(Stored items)
%%

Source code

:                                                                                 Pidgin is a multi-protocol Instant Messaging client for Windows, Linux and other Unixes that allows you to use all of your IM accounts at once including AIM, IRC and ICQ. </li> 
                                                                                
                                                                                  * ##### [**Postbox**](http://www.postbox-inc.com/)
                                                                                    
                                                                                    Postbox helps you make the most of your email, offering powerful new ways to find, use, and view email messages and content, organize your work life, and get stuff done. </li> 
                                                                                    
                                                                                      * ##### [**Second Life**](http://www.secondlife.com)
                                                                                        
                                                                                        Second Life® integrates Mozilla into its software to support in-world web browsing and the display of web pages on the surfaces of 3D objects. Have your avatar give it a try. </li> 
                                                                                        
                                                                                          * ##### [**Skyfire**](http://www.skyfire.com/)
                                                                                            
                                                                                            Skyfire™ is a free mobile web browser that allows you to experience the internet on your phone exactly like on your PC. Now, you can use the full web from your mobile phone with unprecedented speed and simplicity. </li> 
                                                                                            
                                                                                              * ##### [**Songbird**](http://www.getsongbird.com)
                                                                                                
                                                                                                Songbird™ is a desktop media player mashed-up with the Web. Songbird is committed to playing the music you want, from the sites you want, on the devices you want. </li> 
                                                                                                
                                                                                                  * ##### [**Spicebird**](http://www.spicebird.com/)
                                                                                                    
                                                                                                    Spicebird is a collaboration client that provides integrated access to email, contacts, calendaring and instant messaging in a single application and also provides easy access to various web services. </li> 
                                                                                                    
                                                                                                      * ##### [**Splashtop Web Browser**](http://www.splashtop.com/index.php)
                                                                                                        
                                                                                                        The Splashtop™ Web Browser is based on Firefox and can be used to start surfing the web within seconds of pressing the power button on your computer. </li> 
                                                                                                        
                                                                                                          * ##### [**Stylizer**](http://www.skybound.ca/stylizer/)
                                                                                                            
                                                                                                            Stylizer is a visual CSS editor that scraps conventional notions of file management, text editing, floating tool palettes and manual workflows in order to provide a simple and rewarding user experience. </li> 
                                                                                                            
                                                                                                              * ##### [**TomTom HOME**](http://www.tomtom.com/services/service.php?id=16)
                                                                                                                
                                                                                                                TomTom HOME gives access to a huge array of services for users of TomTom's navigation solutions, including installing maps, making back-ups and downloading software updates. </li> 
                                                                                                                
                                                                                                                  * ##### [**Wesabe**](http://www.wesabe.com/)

%%

#### [Your task]
Extract every line of the rows above that contains the string "Postbox", treating uppercase and lowercase letters as different.

#### [Your response]
                                                                                  * ##### [**Postbox**](http://www.postbox-inc.com/)
                                                                                    Postbox helps you make the most of your email, offering powerful new ways to find, use, and view email messages and content, organize your work life, and get stuff done. </li> 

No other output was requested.